Before Mr. Trump’s announcement, Representative Luis Gutierrez, Democrat of Illinois, said on the House floor that, “what I fear is that the federal government is not stepping up as fully and as quickly as we must.”

“This emergency cannot just be treated by Congress, the president, FEMA and the other agencies as just another storm,” he added.

But Mr. Trump defended the response by the Federal Emergency Management Agency on Tuesday.

“We have shipped massive amounts of food, water and supplies to Puerto Rico and we are continuing to do it on an hourly basis,” Mr. Trump said. “We are literally landing water, food, supplies on an hourly basis. And this is an airport that has been devastated.”

But the administration on Tuesday denied a request to waive longstanding shipping restrictions to help get fuel and supplies to the island. Officials argued the restrictions are not hampering shipments.

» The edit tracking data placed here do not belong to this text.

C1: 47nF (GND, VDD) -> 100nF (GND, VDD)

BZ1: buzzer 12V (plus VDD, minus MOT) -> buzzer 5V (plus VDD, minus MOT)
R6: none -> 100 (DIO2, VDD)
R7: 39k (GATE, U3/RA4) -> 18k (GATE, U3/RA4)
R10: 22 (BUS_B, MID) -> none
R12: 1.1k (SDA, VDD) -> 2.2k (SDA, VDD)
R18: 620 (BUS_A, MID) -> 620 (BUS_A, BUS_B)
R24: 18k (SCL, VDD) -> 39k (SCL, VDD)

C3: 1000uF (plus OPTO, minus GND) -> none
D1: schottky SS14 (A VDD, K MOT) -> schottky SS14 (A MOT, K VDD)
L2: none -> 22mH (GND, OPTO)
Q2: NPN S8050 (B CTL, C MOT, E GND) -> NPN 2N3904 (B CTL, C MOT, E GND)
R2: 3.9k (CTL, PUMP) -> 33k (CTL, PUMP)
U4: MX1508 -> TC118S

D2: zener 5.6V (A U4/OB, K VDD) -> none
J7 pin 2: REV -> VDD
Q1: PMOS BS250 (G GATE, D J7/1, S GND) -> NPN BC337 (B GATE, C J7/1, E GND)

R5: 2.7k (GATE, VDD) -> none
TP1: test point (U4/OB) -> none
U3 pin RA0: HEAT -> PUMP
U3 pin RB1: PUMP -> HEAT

The FEMA administrator, Brock Long, said at a White House briefing that more than a dozen ships have been sent to the area, loaded with millions of meals and gallons of fresh water, and that 10,000 federal workers were on the ground.

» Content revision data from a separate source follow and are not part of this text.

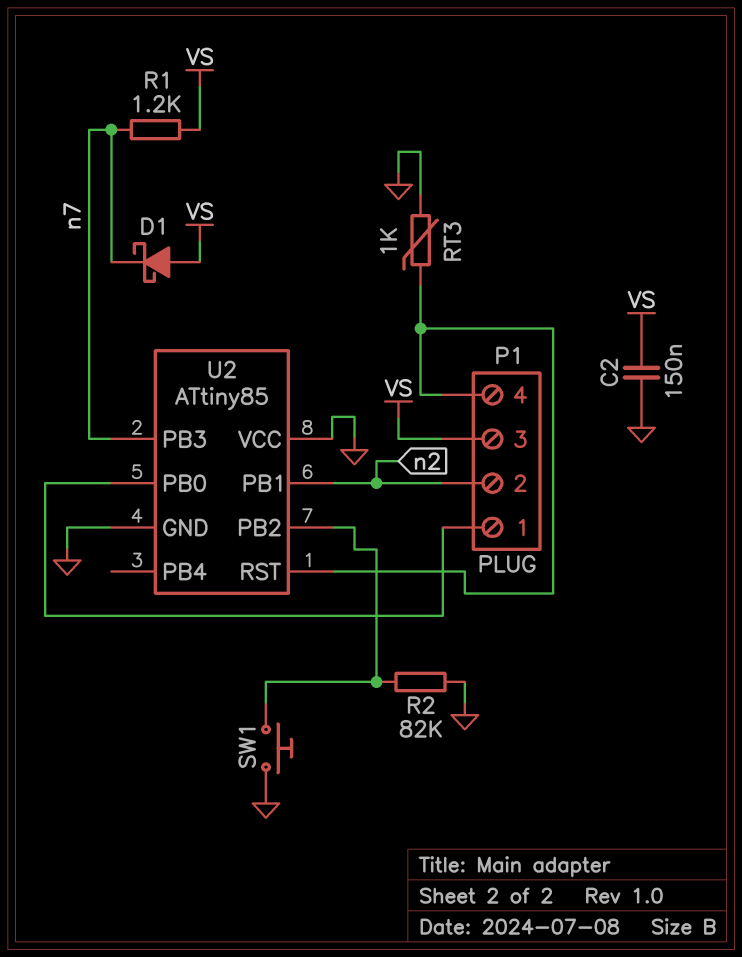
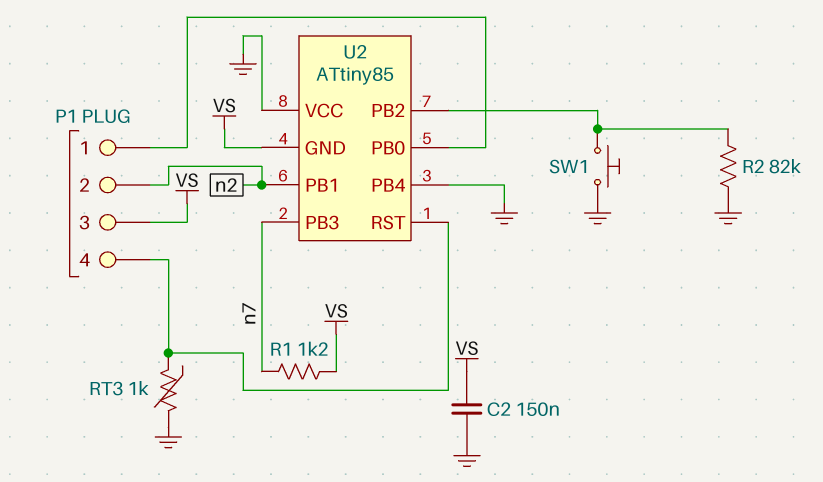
D1: schottky (A VS, K n7) -> none
U2 pin GND: GND -> VS
U2 pin PB4: none -> GND

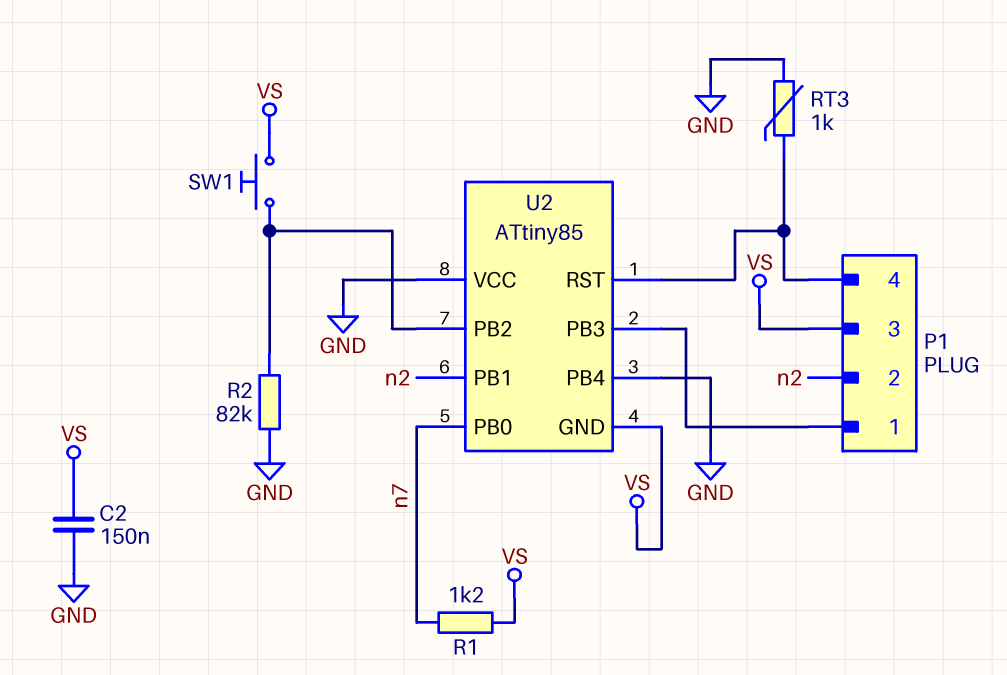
SW1: button (GND, U2/PB2) -> button (U2/PB2, VS)
U2 pin PB0: P1/1 -> n7
U2 pin PB3: n7 -> P1/1

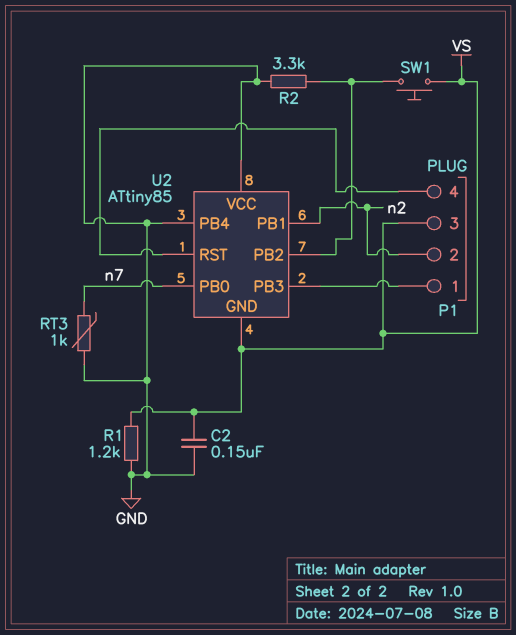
R1: 1.2k (VS, n7) -> 1.2k (GND, VS)
R2: 82k (GND, U2/PB2) -> 3.3k (GND, U2/PB2)
RT3: 1k (GND, P1/4) -> 1k (GND, n7)

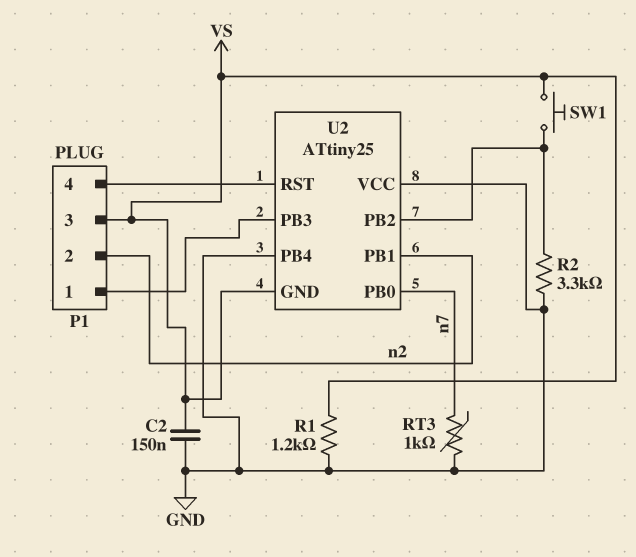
U2: ATtiny85 -> ATtiny25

Coast Guard planes are flying in fuel, food and water from Miami and Jacksonville. The Navy hospital ship, U.S.N.S. Comfort, with 1,000 beds and 12 operating rooms, is also headed to the island. And the Department of Defense announced that U.S. Northern Command will have a commander on the ground in 24 hours.

“The issue in responding on an island is that you can’t drive trucks in like you can on mainland U.S.,” said Will Booher, a spokesman for FEMA.

Rosa Valentín, 89, went to five hospitals to get help for her bleeding foot ulcers. A candle in the house where she was staying had started a fire. She was evacuated through a flooded neighborhood, and so the bandages on her legs got wet.

“They said they were too full, they said they weren’t taking emergencies, or they just said no,” said Millie Martínez, her daughter. “Or they said that they had no generator and they had transferred all their patients.”

They wound up at Doctors Hospital in Santurce, some 50 miles from where they started.

At Centro Medico in San Juan, the main hospital on the island, power went out again Tuesday, forcing staff to switch to generators that have to be constantly refueled, said Jorge Matta González, the hospital’s executive director of medical services.

The emergency room, busy under the best of times, is a jumble of patients, doctors and nurses all scrambling to treat 164 patients a day. Only two of 24 operating rooms are working. Outside Centro Médico, beige tents house federal disaster medical teams from Texas, South Carolina and California.

“This is like in war: You work with what you have,” said Dr. Carlos Gómez-Marcial, the emergency room director.